The Standard & Poor’s 500 Index declined 0.9 percent to 2,084.35 at 4 p.m. in New York, with the gauge holding above its average price during the past 200 days.
“The driving forces today continue to be macro-oriented with China the most important,” said Tom Wright, the New York-based director of equities at JMP Securities. “We spend a lot of time obsessing over Greece or Puerto Rico, but China is a much bigger economy and a much bigger problem to the global economy and devaluing the currency is shaking people up.”
China devalued the yuan by 1.9 percent, the most in two decades, after data this month showed a plunge in exports, weaker-than-estimated manufacturing and a slowdown credit growth. The surprise move rippled through global markets, sparking selloffs in emerging-market currencies, commodities, and auto and luxury stocks with exposure to China.
A rally in commodities from oil to copper helped the S&P 500 jump 1.3 percent Monday. Those trades largely reversed today on concern demand from China, the world’s biggest consumer of energy and metals, will slow and yuan weakness will erode the buying power of Chinese consumers. Similar worries about the country’s growth helped send the benchmark index down as much as 4 percent last month from its May record.
Fed Watch
The unexpected move by China’s policy makers bolstered speculation the Federal Reserve may have to delay raising rates, as the threat of a slowdown in China could harm global growth, while lower commodity prices damp inflation. The probability of a rate increase in September slipped to 46 percent from 54 percent Monday, according to futures trading data compiled by Bloomberg.

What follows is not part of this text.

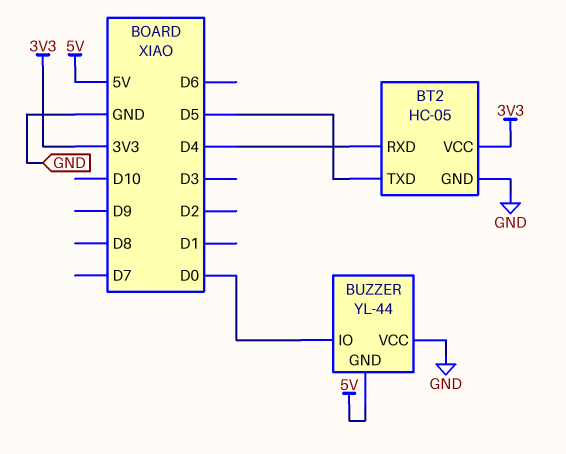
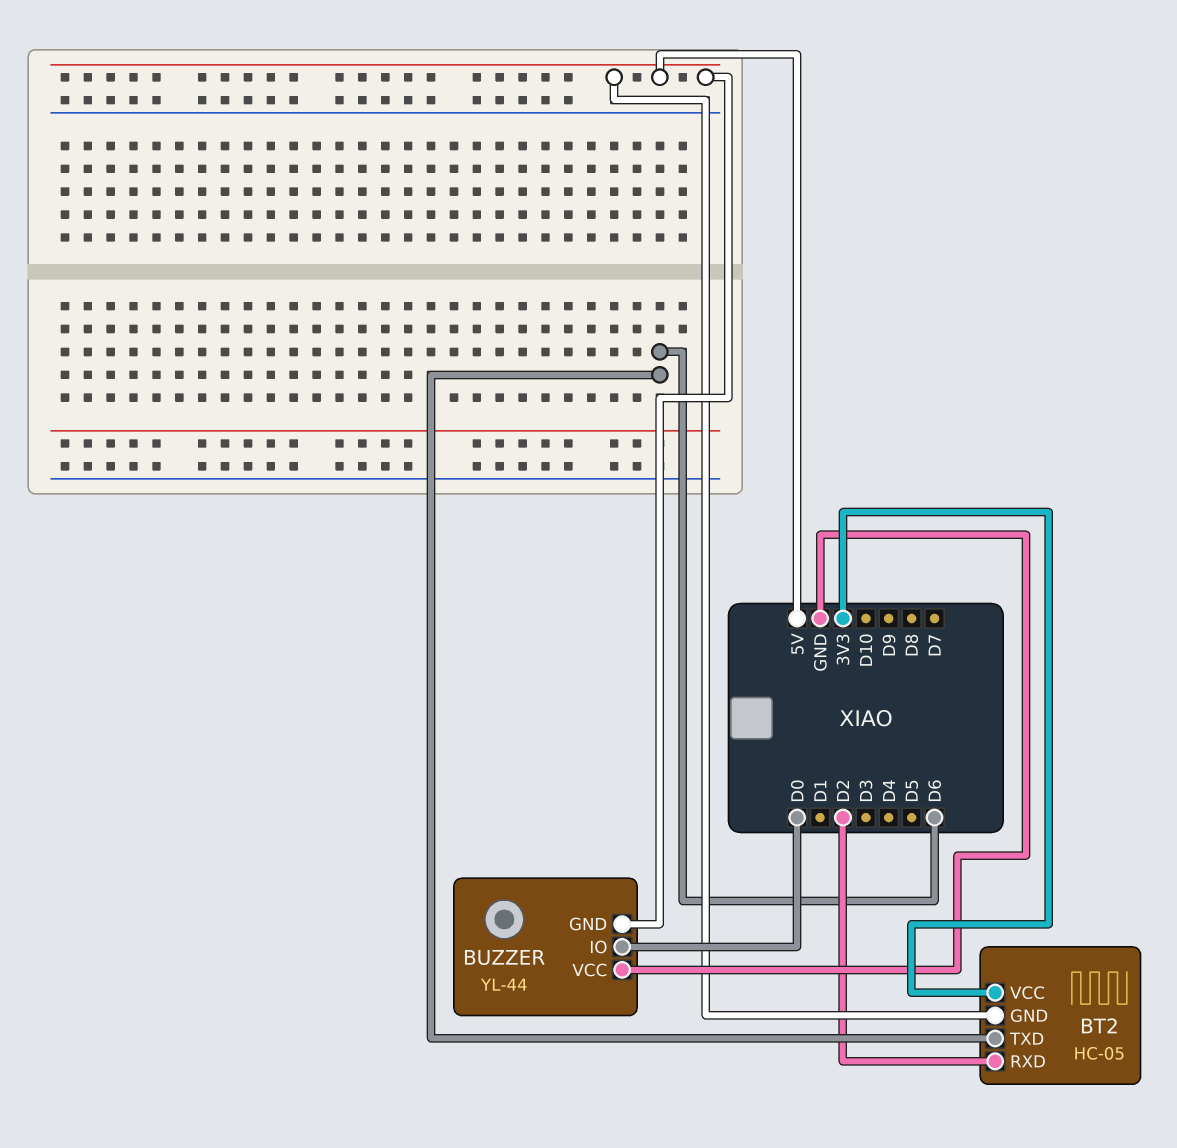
BT2 pin GND: GND -> 5V
BT2 pin RXD: D4 -> D2
BT2 pin TXD: D5 -> D6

U.S. economic data today showed worker productivity struggled to gain traction in the second quarter. Less efficiency limits how quickly the economy can grow without spurring inflation, adding another variable for policy makers to consider in deciding when to raise rates. A separate report showed inventories at wholesalers jumped the most since April 2014.
Cisco Systems Inc. and News Corp. are among companies posting quarterly updates this week as earnings season nears its conclusion. Of the S&P 500 members that have already reported, 74 percent beat profit estimates and about half topped sales projections. Analysts now project a more modest drop in second-quarter earnings, calling for a 2.1 percent fall instead of a 6.4 percent decline a month earlier.